夕陽如血,斜斜地墜在地平線的盡頭,它竭力揮灑著沒入黑暗前的最後那一絲黯淡光亮。

此處是個山谷,也是從秦州府去往安陽的必經之路,名為沙羅山谷。

此時山谷兩側的高山阻隔了落日的余暉,沙羅山谷正逐漸變得陰暗,整個空間被死一般的靜寂籠罩著,周遭山嶺各處,無數枝葉被風刮落,繼而被卷起,紛紛揚揚飄灑著,輕揚曼妙中卻隱隱透著幾分涼意。

沙羅山谷,原是賊首橫行,匪類肆虐之地,只因其一,它的地理位置上佳,乃是連通秦州府與安陽城的交通要地,來往商客眾多,而且多是載貨輜重繁多而貴重,畢竟秦州府與安陽城歷來都是經濟重鎮,貨物商品往來頻繁,再加上以前朝廷對商業的不重視,沙羅山谷這必經要地自然而然形成了大批的亡命之徒,這些不法者在山谷兩側的山嶺上建寨搭營,打劫過往商旅;其二,沙羅山谷的地形頗為怪異,雖是地處富饒肥沃的波爾干盆地,地理情況卻截然相反,沙羅山谷的方圓幾百里都是不毛之地,均褐黃而堅硬,是以無人居住,除了商客來往根本人跡罕至,杳無人煙。

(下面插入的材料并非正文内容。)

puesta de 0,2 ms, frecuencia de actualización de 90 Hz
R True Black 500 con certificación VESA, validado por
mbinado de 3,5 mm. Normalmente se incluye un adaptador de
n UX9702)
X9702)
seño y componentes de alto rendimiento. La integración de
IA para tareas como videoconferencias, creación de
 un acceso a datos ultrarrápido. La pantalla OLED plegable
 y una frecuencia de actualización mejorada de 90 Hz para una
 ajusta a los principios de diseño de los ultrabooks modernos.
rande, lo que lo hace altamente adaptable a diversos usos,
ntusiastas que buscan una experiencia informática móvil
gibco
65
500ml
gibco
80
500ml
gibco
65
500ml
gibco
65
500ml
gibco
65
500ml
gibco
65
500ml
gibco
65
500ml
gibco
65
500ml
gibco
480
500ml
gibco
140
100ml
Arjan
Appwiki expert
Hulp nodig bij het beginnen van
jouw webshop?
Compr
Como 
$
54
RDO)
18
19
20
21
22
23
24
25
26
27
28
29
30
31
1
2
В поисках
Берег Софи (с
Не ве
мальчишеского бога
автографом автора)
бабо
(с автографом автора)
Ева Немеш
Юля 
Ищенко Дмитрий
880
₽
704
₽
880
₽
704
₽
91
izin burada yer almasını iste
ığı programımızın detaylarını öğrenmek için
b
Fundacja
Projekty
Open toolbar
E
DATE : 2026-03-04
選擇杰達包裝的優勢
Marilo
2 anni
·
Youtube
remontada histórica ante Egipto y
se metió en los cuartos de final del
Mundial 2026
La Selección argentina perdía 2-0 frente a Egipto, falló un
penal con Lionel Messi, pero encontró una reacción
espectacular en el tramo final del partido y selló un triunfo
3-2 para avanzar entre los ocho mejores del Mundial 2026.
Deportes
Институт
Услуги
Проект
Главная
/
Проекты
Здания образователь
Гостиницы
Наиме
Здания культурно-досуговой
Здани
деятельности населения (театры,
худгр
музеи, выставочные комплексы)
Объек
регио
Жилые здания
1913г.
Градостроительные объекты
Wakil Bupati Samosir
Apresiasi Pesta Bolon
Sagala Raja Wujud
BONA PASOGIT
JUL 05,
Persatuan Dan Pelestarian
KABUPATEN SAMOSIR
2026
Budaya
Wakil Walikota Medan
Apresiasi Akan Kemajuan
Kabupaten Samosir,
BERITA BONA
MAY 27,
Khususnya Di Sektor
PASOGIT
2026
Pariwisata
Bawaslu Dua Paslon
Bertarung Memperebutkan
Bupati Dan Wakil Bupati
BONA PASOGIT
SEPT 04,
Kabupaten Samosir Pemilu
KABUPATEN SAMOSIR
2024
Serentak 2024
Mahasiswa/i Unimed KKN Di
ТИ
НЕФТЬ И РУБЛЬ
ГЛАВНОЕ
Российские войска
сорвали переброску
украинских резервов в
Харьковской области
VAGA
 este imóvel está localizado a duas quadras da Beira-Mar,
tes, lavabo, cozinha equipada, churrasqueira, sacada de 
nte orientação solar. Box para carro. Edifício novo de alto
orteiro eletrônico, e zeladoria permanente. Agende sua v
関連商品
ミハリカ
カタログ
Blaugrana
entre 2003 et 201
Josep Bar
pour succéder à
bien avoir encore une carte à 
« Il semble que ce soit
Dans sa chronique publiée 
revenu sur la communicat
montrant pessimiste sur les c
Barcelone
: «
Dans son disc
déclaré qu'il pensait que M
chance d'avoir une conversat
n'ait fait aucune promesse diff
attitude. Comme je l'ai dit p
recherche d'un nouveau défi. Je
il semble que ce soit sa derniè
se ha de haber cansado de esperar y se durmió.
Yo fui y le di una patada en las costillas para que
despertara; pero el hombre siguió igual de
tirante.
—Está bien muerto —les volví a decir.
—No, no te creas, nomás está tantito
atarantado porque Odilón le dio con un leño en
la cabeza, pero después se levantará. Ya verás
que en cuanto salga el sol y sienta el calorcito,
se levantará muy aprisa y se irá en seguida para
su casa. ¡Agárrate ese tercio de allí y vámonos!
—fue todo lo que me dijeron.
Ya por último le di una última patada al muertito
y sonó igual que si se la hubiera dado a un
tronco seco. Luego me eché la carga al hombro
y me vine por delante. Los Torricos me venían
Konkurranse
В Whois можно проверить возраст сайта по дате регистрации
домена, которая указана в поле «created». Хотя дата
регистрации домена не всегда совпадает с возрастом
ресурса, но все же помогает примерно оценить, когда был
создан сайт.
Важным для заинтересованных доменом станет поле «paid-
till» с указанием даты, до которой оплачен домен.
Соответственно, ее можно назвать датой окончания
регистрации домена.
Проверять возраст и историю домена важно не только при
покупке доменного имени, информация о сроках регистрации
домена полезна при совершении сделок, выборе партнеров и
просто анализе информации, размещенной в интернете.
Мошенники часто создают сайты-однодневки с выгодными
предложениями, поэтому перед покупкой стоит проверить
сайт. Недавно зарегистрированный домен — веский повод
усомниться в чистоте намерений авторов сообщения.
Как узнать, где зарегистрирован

在這片寸草不生的貧瘠土地上,卻生長著天冰大陸最美麗的花——九彩幽蘭。小小的骨睫,卻高傲的挺立著,對任何的威脅都傲然無視,只是一味的綻放著自己的芬芳。

沙羅山谷在鴻烈皇時期被朝廷一番整治已經變得比較平靜了,由秦州府至安陽城的平安道的開通以及一路上駐扎的守軍都讓沙羅山谷的治安得到了大大的改善。

不過兩側高山仍未駐軍,因為此二處乃是當年刑場,血腥之氣過旺,久居必然引起精神混亂。

當年鴻烈皇就地斬殺的匪首以及亡命之徒多達三四十萬,一時間震懾天下,那年的刑場就在沙羅山谷的兩側山脈中,那里流滿了匪首的鮮血,至今仍有一股腥氣彌漫著。

此刻,沙羅山谷右側的嶺脊之上,掩隱著十幾匹高大健碩、通體油光烏黑的駿馬。它們正在逐漸御勁而起的氣流中不安地打著響鼻,前蹄焦躁地刨踏著地面,似是在急不可耐地等待著沖鋒時刻的來臨。馬背上都是身形強健的壯士,黑巾蒙面,緊握著韁繩,雙手微顫著,透露出一絲緊張與興奮。

眾人之前是一名男子,他身形瘦削,面龐粗獷,兩眼精明,虎背熊腰,非常威武,他竟就是馬四海,他靜靜等待著,等著獨孤明月一行人的到來。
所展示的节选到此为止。